***** Given entries *****

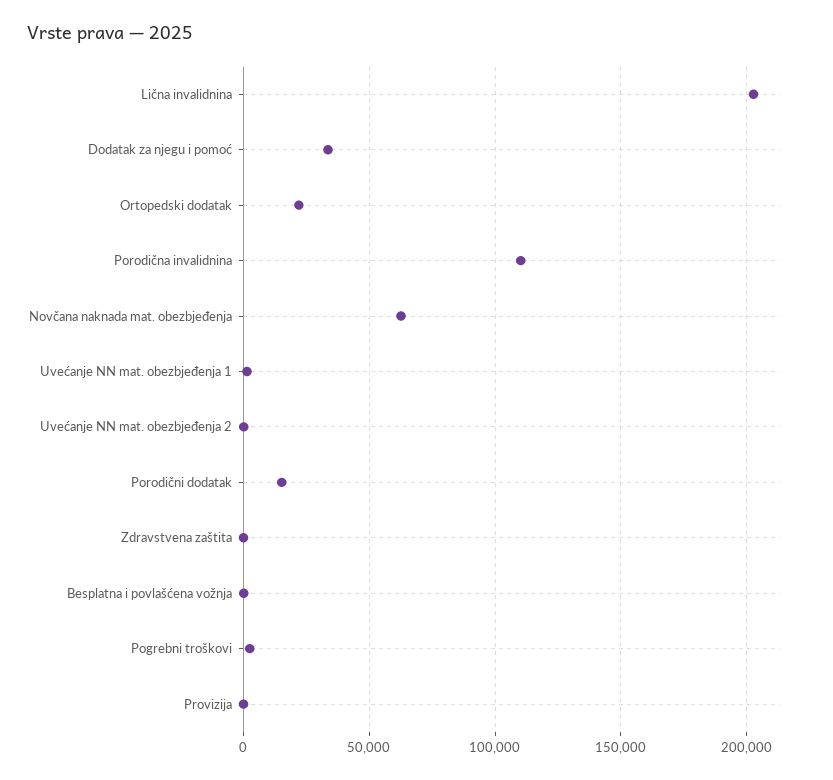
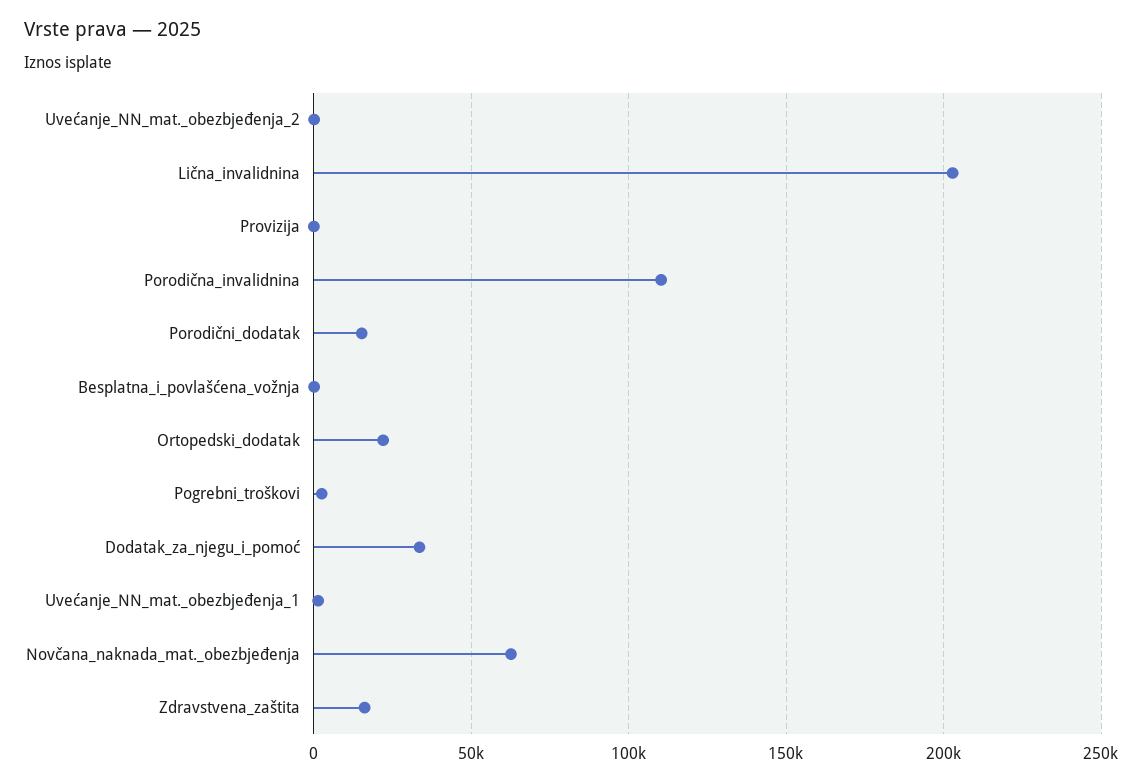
  {
    "Lična invalidnina": 205000,
    "Dodatak za njegu i pomoć": 35000,
    "Ortopedski dodatak": 20000,
    "Porodična invalidnina": 110000,
    "Novčana naknada mat. obezbjeđenja": 65000,
    "Uvećanje NN mat. obezbjeđenja 1": 0,
    "Uvećanje NN mat. obezbjeđenja 2": 0,
    "Porodični dodatak": 15000,
-   "Zdravstvena zaštita": 0,
+   "Zdravstvena zaštita": 15000,
    "Besplatna i povlašćena vožnja": 0,
    "Pogrebni troškovi": 5000,
    "Provizija": 0
  }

*****

- Exercise prompt
Transcribe the material above word for word; images do not belong in the copy.

- Expected output
  {
    "Lična invalidnina": 205000,
    "Dodatak za njegu i pomoć": 35000,
    "Ortopedski dodatak": 20000,
    "Porodična invalidnina": 110000,
    "Novčana naknada mat. obezbjeđenja": 65000,
    "Uvećanje NN mat. obezbjeđenja 1": 0,
    "Uvećanje NN mat. obezbjeđenja 2": 0,
    "Porodični dodatak": 15000,
-   "Zdravstvena zaštita": 0,
+   "Zdravstvena zaštita": 15000,
    "Besplatna i povlašćena vožnja": 0,
    "Pogrebni troškovi": 5000,
    "Provizija": 0
  }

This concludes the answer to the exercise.